= Shri Vinayaka Shankaranarayana Durgamba Temple =

The Shri Vinayaka Shankaranarayana Durgamba temple is a temple in Nandavara, Dakshina Kannada, Karnataka, India, located on the banks of the Netravathi river. It is the sanctum sanctorum of thousands of devotees from all over the world. The temple is 3 km from Marnabailu.

== Facilities and activities ==

Devotees participate in the age-old Jathra Mahotsava and many other religious activities conducted at the Kshethra.

In spite of natural deterioration, the Kshethra has maintained its status through its religious and social activities. Development works are proceeding rapidly.

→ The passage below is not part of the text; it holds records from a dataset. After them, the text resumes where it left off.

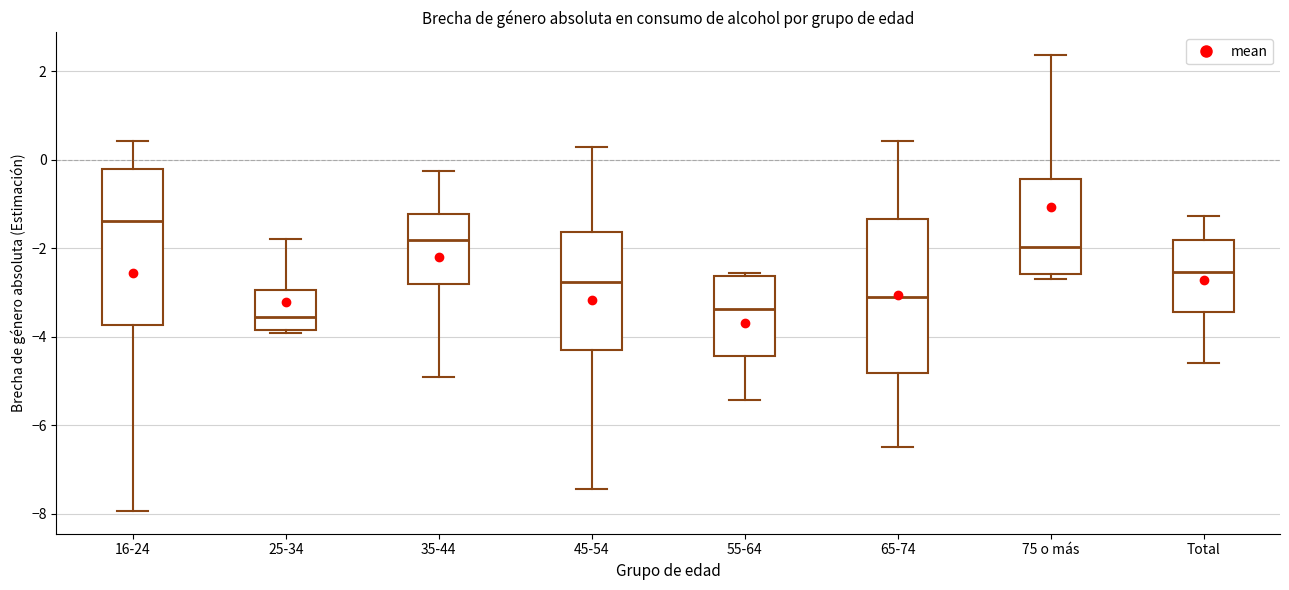

Reading left to right, read every box against the y-axis: the position of its median line, the range the box covers, and the ends of its whiskers. The values are not printed on the chart, so give them approximately, as read against the axis.

16-24: median -1.4, box -3.8 to -0.2, whiskers -8.0 to 0.4
25-34: median -3.6, box -3.8 to -3.0, whiskers -4.0 to -1.8
35-44: median -1.8, box -2.8 to -1.2, whiskers -5.0 to -0.2
45-54: median -2.8, box -4.4 to -1.6, whiskers -7.4 to 0.2
55-64: median -3.4, box -4.4 to -2.6, whiskers -5.4 to -2.6
65-74: median -3.0, box -4.8 to -1.4, whiskers -6.4 to 0.4
75 o más: median -2.0, box -2.6 to -0.4, whiskers -2.6 (just below the box's lower edge) to 2.4
Total: median -2.6, box -3.4 to -1.8, whiskers -4.6 to -1.2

The newly built all-purpose "Nanda Deepa" auditorium, the new Bhojanashala, "The Community Tower", have all added to the historical Kshethra. The Thirtha Mantap and Gharbhagudi of the Lord Vinayaka, Lord Shankara Narayana, Lord Shri Durgamba have been remodeled. A new main entrance and Swagatha Gopuram at the entrance have been built. A new brass-covered holy flagpole has been erected. Many more development activities are planned at the Kshethra.

"Akhaya, Neyhravathi" which caters to the mid-day meals program and free medical checkup camp has been set up at the Kshethra to serve the people of the region.